Rugby in Sri Lanka is definitely on an upward curve. This is despite the Sri Lanka Rugby Football Union (SLRFU) deciding not to allow clubs to field expatriates during the domestic rugby season. A point must be stressed here before a wrong notion sets in the mind of the reader. This writer not only supports expatriates playing club rugby, but has also seen the locals raising their standard while playing alongside expatriates.
The talk of the town these days is CR&FC holding back their Australian recruit Rowen Perry in last week’s match against Air Force. The club at Longden Place claims they received the union to union transfer letter, but didn’t take a chance of flouting the tournament laws because they were yet to receive clearance from the SLRFU to play him.
This is a time in the sport of rugby union where most Asian nations are considering the possibility of strengthening their sides by fielding expatriates who qualify through the IRB residency rule. If Perry gets clearance and hopefully stays on for three years Sri Lanka can have him.
But there is a lot of red tape with regard to getting an overseas player cleared to play in the Sri Lankan club scene. A lady from a European country told this writer the other day that things were different during the previous regime, when the royal family had so much say in this sport. Many rugby fans say that decision making in rugby was quicker during the previous regime. It’s some time since Perry has been here and it’s a shame that getting clearance for him to play is taking a tad too long.
The Red Shirts are also having the services of an expatriate coach in Ben McDougal. These expatriates have the team’s interest at heart and don’t allow their minds to wonder into a far away future before their contact period is over. Expatriate coaches like George Simpkins, Tulagaese Tavita and Johan Taylor are classic examples of coaches who delivered in a Sri Lankan sports system which is often blamed for hiring people who are incompetent.
Another team which is having the services of an expatriate coach and trainer is Army Sports Club. The ‘Soldiers’ have obtained the services of Fijians Fereti Verebula (Coach) and Manu Veikoso (Trainer). Army played pretty well against Sri Lanka Navy last week and went down 25-24 in a thriller at Race Course. There is a quoted saying in sport that ‘it’s the players who make the coach’. But with regard to coaches like Verebula and Tavita this saying probably has worked the other way. The Sri Lanka Army is a place where things get done when there is ‘command’. This is one positive factor when the coach demands good work ethic and a healthy output from players.

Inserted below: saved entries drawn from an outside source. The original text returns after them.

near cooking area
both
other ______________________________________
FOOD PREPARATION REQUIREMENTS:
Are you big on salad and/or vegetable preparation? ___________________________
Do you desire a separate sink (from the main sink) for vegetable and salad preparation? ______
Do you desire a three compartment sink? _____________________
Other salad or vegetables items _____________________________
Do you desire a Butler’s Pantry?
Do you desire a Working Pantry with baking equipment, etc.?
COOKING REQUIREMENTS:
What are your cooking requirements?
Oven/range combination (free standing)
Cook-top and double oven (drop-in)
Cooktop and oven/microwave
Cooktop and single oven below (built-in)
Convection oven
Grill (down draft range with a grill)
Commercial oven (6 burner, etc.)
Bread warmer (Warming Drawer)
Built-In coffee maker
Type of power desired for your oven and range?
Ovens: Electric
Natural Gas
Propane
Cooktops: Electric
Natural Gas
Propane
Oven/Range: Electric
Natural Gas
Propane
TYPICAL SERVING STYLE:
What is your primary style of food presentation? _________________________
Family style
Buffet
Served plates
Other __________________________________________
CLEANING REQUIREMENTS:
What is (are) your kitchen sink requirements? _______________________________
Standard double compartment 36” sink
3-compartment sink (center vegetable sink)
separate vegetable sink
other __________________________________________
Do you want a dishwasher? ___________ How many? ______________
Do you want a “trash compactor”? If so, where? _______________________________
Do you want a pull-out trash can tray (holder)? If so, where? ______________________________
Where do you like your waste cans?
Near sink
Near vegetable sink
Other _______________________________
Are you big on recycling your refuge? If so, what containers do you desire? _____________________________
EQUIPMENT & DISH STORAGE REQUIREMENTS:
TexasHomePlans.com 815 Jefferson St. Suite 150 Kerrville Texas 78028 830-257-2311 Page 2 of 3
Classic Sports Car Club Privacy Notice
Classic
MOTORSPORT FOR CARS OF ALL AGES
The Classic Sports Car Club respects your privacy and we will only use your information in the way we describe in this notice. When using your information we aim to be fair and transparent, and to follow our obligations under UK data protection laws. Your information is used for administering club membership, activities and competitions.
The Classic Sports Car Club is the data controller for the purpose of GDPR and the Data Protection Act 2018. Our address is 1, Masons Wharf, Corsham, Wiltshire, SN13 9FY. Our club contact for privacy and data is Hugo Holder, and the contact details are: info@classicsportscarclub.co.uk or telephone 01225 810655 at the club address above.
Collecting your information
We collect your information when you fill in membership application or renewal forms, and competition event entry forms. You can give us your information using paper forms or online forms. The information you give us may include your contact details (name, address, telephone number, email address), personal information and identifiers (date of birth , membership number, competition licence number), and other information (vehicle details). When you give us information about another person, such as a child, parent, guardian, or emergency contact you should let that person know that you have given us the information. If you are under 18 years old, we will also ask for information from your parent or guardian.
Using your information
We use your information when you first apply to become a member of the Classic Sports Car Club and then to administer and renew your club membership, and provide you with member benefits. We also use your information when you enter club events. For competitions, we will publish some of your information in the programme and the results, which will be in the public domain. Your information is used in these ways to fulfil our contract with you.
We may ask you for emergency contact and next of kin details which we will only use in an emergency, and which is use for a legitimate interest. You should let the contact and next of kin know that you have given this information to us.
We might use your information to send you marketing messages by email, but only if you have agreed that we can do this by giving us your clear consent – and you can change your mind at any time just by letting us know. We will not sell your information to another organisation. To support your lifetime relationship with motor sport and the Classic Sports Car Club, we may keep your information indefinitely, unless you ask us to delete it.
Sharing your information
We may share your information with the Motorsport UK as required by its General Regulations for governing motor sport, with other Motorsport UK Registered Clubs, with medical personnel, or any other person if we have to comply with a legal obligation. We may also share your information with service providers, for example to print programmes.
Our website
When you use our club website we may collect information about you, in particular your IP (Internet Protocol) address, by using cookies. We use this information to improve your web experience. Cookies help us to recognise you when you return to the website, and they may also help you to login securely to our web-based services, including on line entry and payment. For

The match between Havelocks and CH&FC gave a hint as to where our rugby is heading. Rugby was played in a virtual paddy field, but the players from Havelock SC showed all the will to play to their best under trying circumstances. They winners ran up a score of 48 points to 5 in a match where the CH&FC goal line was crossed on as many as five occasions. The Park Club has a new coach this season, but traces of the input made to players by Kiwi rugby coach Tavita were visible.
Another team which needs to really raise their game this season is Kandy Sports Club. The players from Nittawela under are under the watchful eyes of coach Sean Wijesinghe who has taken over the reins from Taylor. Sri Lankan players have learnt a lot by playing alongside expatriates. But whether local coaches have been groomed to take over from expatriates is a big question which demands attention.
So what needs to be underscored is that Sri Lanka needs expatriate influence, both in terms of coaching and playing are concerned. This is a rugby nation which has survived by leaning on its rich history. Moving ahead in rugby union requires expatriate input. In fact it should be right on top of the country’s rugby agenda.